▶ Document passage:
_ _ _ _ _

I would have liked to formally evict her, so that there would be a record of her eviction to impact her ability to rent in the future, but the eviction service I contacted told me I could not evict in Philadelphia because, due to the now uninhabitable condition of the house, she could not technically live there. Is this correct? I couldn't evict her because she created so much damage to the house that she couldn't live there? As part of the water and mold remediation, which took place within two days of her reporting the "leak", the entire kitchen had to be removed, and the electricity was non-functional, as well as no running water for several days until all new plumbing could be installed, so it was, at that point, not habitable.
Still no way to get the incident on her rental record, except a civil judgment against her for damages?
Expert:  Law Educator, Esq. replied 1 year ago.
Thank you for your question. I look forward to working with you to provide you the information you are seeking for educational purposes only.
I am afraid that if your policy required the claim within 14 days and she made the repair on her own, even negligently, and did not report it to you, SHE is the one liable for damages to you. I believe based on everything you said above, you have a great case against the tenant for damages, but the insurance company I am sorry to say would not have to provide coverage for the water damages if it is not within the policy terms of your policy requirements.

_ _ _ _ _

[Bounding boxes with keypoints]
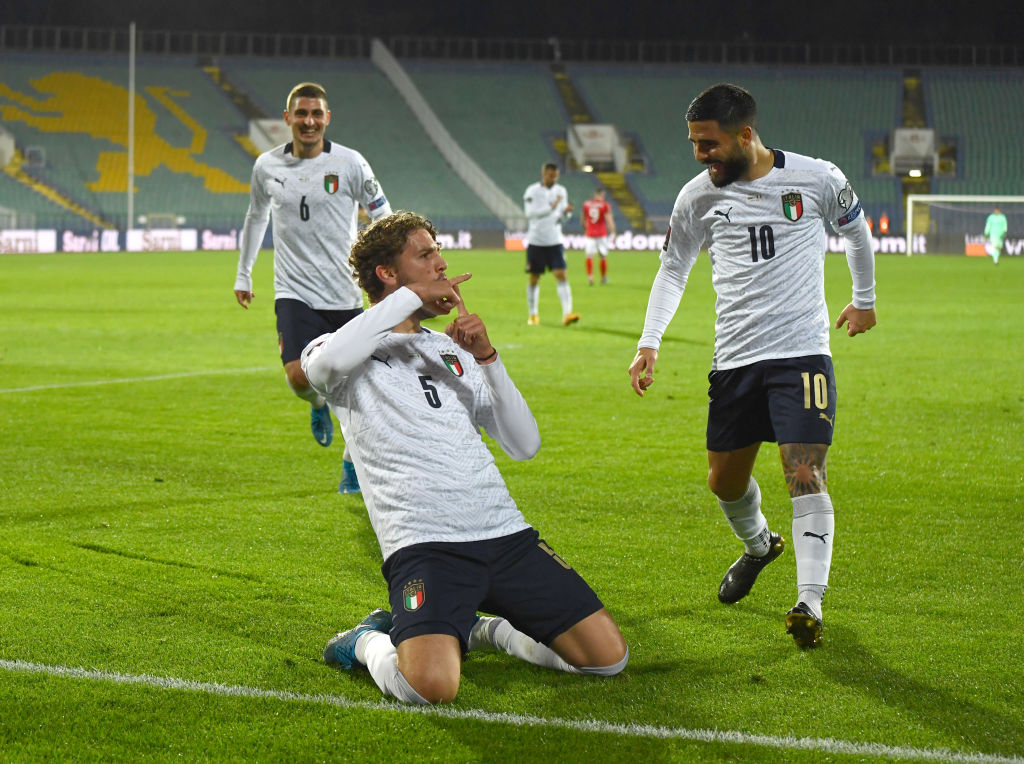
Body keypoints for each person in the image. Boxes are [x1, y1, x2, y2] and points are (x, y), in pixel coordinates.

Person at [302, 211, 628, 704]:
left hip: (505, 535)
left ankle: (484, 631)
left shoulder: (450, 348)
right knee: (430, 688)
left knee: (608, 659)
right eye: (426, 254)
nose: (441, 263)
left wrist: (488, 359)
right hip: (425, 545)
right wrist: (412, 300)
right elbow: (323, 366)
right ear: (388, 274)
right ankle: (366, 642)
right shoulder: (337, 350)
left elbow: (524, 444)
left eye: (439, 252)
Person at [627, 83, 877, 650]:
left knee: (804, 471)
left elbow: (855, 230)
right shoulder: (697, 197)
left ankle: (808, 602)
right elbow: (673, 269)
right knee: (724, 480)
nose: (700, 154)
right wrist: (649, 341)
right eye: (694, 144)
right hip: (735, 359)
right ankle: (760, 546)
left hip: (802, 354)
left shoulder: (816, 178)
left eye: (709, 143)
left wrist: (864, 298)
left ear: (745, 135)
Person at [233, 82, 392, 494]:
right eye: (301, 114)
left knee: (360, 389)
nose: (309, 121)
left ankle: (351, 466)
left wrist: (387, 265)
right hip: (294, 290)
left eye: (316, 114)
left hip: (345, 291)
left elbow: (381, 211)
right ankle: (317, 406)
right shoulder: (266, 167)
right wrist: (243, 273)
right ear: (287, 119)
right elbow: (255, 219)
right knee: (299, 378)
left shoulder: (351, 163)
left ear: (327, 118)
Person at [523, 163, 579, 326]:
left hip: (555, 240)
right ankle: (533, 314)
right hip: (536, 241)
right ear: (543, 174)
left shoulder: (561, 191)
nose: (553, 178)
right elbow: (530, 213)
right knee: (534, 277)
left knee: (561, 274)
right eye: (550, 175)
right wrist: (552, 207)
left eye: (555, 176)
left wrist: (567, 212)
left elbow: (562, 217)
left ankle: (567, 314)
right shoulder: (532, 191)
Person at [582, 188, 617, 285]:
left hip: (590, 234)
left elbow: (583, 220)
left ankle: (590, 278)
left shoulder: (587, 204)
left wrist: (587, 229)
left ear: (595, 194)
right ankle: (603, 278)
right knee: (602, 256)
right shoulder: (604, 205)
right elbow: (609, 220)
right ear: (602, 195)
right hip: (601, 234)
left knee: (589, 255)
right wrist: (613, 233)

_ _ _ _ _

▶ Exercise tasks:
(1) In the passage on tenant water damage, how soon after the tenant reported the "leak" did the water and mold remediation take place?
(2) From the passage on tenant water damage, print the part starting with "Expert:  Law Educator, Esq." and going on through "your policy requirements.".
(3) Give what follows the last sentence of the passage on tenant water damage.

▶ Answers per task:
(1) Within two days of her reporting the "leak."

(2)
Expert:  Law Educator, Esq. replied 1 year ago.
Thank you for your question. I look forward to working with you to provide you the information you are seeking for educational purposes only.
I am afraid that if your policy required the claim within 14 days and she made the repair on her own, even negligently, and did not report it to you, SHE is the one liable for damages to you. I believe based on everything you said above, you have a great case against the tenant for damages, but the insurance company I am sorry to say would not have to provide coverage for the water damages if it is not within the policy terms of your policy requirements.

(3)
You are going to have to sue her for your damages and get a judgment against her. Of course, as you are suspecting she likely has no money you will recover the $62K judgment from, but she is the liable party and not the insurer, since you did not get notice from the tenant and that is the tenant's fault not the insurer's fault.
Customer: replied 1 year ago.
Is it possible to garnish wages to recover once I've had a judgment entered against her in Philadelpia, PA? How hard is it to compel payment?
Expert:  Law Educator, Esq. replied 1 year ago.
Thank you for your reply.
Unfortunately, PA law does not permit wage garnishment unless it is for child support or government debt or unpaid rent and garnishment is limited to 10% of the employee's pay. It is fairly tough in PA to force payment unless they own property you can seize to sell to get your judgement paid.